I have to give Matt Levine credit for finally promoting a genuinely interesting theory about how to overcome the debt ceiling follies. No platinum coins, no dubious constitutional workarounds, just a simple new kind of treasury bond, which he calls a premium bond.
It’s simple. When an old $1,000 bond matures, replace with another $1,000 bond that sells for $2,000. That provides the government with an extra thousand dollars. And why would anyone buy it? Because the interest rate would be really high, around 20-30 percent or so. Unless I’m missing something, this would be unquestionably legal; the math works out fine for investors; and it provides the federal government with lots of extra money.

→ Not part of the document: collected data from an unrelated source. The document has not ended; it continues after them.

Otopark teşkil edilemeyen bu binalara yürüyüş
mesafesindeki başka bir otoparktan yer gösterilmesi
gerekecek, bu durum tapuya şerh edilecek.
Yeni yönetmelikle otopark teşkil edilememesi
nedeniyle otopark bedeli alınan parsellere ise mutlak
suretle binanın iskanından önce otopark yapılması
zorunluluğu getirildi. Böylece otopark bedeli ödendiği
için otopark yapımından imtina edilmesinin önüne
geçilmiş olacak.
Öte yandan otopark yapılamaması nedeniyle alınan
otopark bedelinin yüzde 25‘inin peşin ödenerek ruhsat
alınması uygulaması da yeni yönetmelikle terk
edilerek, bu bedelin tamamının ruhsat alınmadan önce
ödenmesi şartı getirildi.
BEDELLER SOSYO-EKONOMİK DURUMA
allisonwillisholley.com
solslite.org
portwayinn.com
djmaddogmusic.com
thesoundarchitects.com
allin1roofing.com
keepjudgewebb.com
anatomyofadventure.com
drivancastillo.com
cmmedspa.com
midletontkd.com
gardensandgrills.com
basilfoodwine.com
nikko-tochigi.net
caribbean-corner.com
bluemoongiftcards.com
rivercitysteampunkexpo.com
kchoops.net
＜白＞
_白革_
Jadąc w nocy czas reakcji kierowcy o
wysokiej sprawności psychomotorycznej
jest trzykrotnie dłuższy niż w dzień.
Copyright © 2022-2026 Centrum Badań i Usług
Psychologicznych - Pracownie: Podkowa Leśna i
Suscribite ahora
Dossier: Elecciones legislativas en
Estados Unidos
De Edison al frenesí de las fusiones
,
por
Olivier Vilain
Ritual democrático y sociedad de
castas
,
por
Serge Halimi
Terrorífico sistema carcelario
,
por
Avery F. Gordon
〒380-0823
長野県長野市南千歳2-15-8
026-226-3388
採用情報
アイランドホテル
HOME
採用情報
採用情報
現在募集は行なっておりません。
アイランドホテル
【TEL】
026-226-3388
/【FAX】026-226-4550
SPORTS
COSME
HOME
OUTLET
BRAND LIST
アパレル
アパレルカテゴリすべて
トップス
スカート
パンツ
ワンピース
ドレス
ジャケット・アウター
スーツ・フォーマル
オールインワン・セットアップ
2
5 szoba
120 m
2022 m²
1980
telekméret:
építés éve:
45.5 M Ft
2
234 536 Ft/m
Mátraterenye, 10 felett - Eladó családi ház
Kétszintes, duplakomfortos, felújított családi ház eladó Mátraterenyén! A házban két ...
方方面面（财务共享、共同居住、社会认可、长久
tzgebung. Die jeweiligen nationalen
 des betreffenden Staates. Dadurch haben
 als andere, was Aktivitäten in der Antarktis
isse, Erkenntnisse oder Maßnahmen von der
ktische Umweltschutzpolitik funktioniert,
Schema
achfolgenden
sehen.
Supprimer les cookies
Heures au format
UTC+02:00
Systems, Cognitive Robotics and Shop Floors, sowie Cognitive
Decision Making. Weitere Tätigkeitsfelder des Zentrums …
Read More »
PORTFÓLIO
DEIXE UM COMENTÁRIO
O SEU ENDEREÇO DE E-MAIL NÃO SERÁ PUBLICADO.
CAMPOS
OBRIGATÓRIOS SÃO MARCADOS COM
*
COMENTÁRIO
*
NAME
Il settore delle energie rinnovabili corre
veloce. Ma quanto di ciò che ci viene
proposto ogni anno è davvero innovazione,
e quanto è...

Now, as Matt Yglesias points out, whether they’re legal or not, issuing these bonds would almost certainly set off “an avalanche of litigation and uncertainty” about their status. And that might scare off investors. And as Levine points out, this is still banana republic terroritory, but “as lunatic schemes go, it gives off less of a banana-republic-from-outer-space whiff than the platinum coin does.” In other words, in the real world it’s not going to happen.
Why write about it then? Just because it’s an impressive display of human ingenuity and flexibility. It’s amazing the ideas we can collectively come up with once there’s a gun to our heads and we have to.
UPDATE: Since this isn’t going to happen, it probably doesn’t bear too much scrutiny, but as I was eating breakfast I got to wondering about the “unquestionably legal” part of this. If you sell it for $2,000, does that mean it’s a $2,000 debt no matter what denomination you put on the bond itself? I’m not sure! Perhaps some lawyers with idle time on their hands will weigh in on this.
UPDATE 2: A reader emails:
The amount of debt represented by any bond is the amount the bond promises to pay back, regardless of the purchase price. If the bond promises to pay $1000 at maturity, it’s $1000 of debt regardless of whether it sells for $1 or $100,000. In addition, the debt limit statute doesn’t affect the interest rate, which floats independently of the principal. The “premium bond” idea is unquestionably cockamamie, but it has no whiff of illegality about it.
Huh. Well, maybe so. I wonder what a judge would say? In any case, if this is really how it works, why even bother with the $1,000 face value? Why not issue a one mil bond that pays out a million percent interest (or whatever) and sells for $10,000? In other words, basically a guaranteed coupon with essentially no value at maturity at all. That would put the debt ceiling out of business for good.